(Saved entries)

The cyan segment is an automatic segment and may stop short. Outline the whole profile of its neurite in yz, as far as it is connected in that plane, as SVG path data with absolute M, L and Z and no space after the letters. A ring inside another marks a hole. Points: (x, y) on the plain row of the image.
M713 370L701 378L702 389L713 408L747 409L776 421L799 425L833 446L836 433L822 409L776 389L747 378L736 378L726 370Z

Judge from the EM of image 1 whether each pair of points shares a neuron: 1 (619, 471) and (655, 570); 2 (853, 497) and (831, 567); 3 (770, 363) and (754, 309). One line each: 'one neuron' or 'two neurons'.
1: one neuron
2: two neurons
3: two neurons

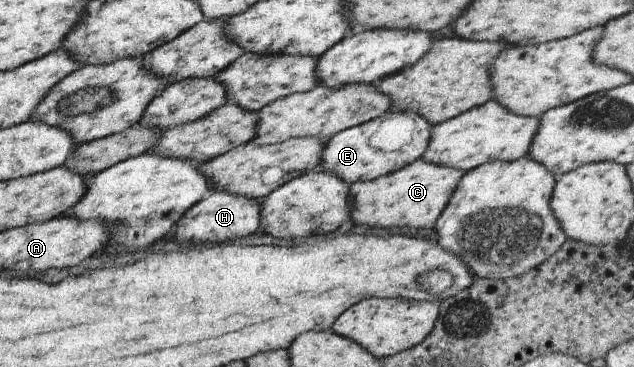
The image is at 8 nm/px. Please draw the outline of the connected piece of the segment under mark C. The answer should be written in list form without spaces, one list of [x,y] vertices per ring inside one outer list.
[[[418,159],[376,179],[352,182],[347,191],[349,224],[378,225],[396,234],[432,228],[462,174],[460,170]]]

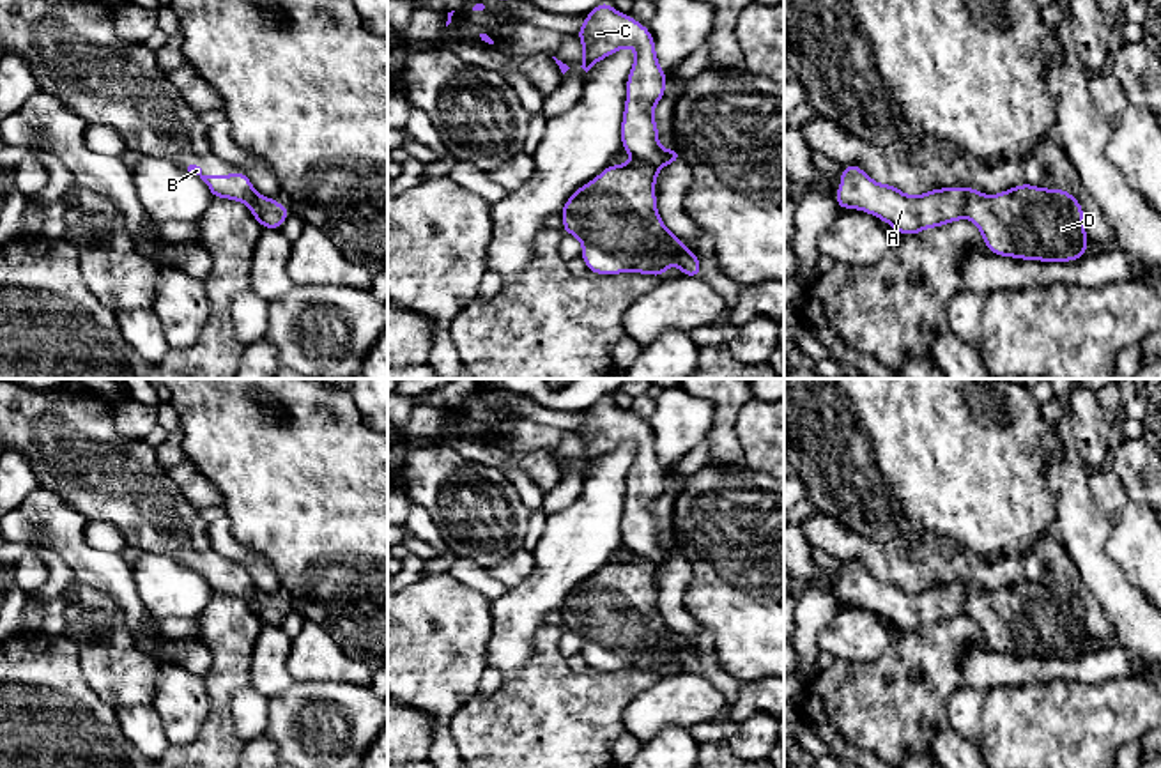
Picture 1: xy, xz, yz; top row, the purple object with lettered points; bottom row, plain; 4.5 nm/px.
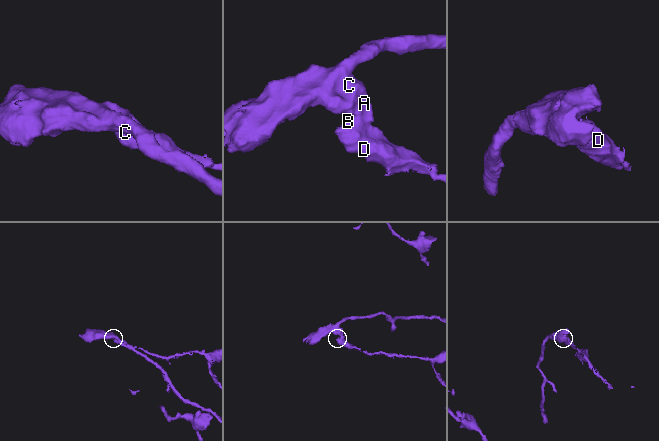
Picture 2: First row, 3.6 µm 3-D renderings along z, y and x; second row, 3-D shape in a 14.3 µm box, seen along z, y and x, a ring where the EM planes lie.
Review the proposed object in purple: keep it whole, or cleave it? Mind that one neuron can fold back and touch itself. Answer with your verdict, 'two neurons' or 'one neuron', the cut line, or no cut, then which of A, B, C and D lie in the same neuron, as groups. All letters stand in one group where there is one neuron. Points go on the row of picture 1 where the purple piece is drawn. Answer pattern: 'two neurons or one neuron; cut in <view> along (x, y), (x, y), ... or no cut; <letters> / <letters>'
two neurons; cut in yz along (961, 190), (967, 200), (967, 215); A C / B D

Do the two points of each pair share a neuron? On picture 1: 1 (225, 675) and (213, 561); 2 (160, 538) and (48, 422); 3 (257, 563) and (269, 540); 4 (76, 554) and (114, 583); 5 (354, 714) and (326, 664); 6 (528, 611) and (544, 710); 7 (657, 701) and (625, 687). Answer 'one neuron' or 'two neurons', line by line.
1: two neurons
2: one neuron
3: two neurons
4: one neuron
5: two neurons
6: two neurons
7: two neurons

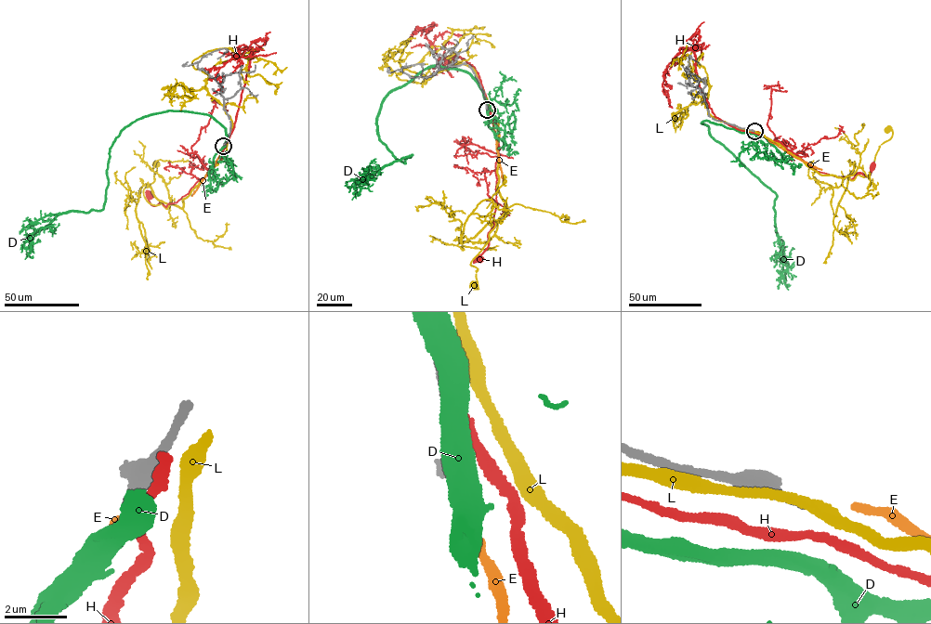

### About this task
Return the preceding entries exactly, each word as given, but leave out any picture.

### Final answer
The cyan segment is an automatic segment and may stop short. Outline the whole profile of its neurite in yz, as far as it is connected in that plane, as SVG path data with absolute M, L and Z and no space after the letters. A ring inside another marks a hole. Points: (x, y) on the plain row of the image.
M713 370L701 378L702 389L713 408L747 409L776 421L799 425L833 446L836 433L822 409L776 389L747 378L736 378L726 370Z

Judge from the EM of image 1 whether each pair of points shares a neuron: 1 (619, 471) and (655, 570); 2 (853, 497) and (831, 567); 3 (770, 363) and (754, 309). One line each: 'one neuron' or 'two neurons'.
1: one neuron
2: two neurons
3: two neurons

The image is at 8 nm/px. Please draw the outline of the connected piece of the segment under mark C. The answer should be written in list form without spaces, one list of [x,y] vertices per ring inside one outer list.
[[[418,159],[376,179],[352,182],[347,191],[349,224],[378,225],[396,234],[432,228],[462,174],[460,170]]]

Picture 1: xy, xz, yz; top row, the purple object with lettered points; bottom row, plain; 4.5 nm/px.
Picture 2: First row, 3.6 µm 3-D renderings along z, y and x; second row, 3-D shape in a 14.3 µm box, seen along z, y and x, a ring where the EM planes lie.
Review the proposed object in purple: keep it whole, or cleave it? Mind that one neuron can fold back and touch itself. Answer with your verdict, 'two neurons' or 'one neuron', the cut line, or no cut, then which of A, B, C and D lie in the same neuron, as groups. All letters stand in one group where there is one neuron. Points go on the row of picture 1 where the purple piece is drawn. Answer pattern: 'two neurons or one neuron; cut in <view> along (x, y), (x, y), ... or no cut; <letters> / <letters>'
two neurons; cut in yz along (961, 190), (967, 200), (967, 215); A C / B D

Do the two points of each pair share a neuron? On picture 1: 1 (225, 675) and (213, 561); 2 (160, 538) and (48, 422); 3 (257, 563) and (269, 540); 4 (76, 554) and (114, 583); 5 (354, 714) and (326, 664); 6 (528, 611) and (544, 710); 7 (657, 701) and (625, 687). Answer 'one neuron' or 'two neurons', line by line.
1: two neurons
2: one neuron
3: two neurons
4: one neuron
5: two neurons
6: two neurons
7: two neurons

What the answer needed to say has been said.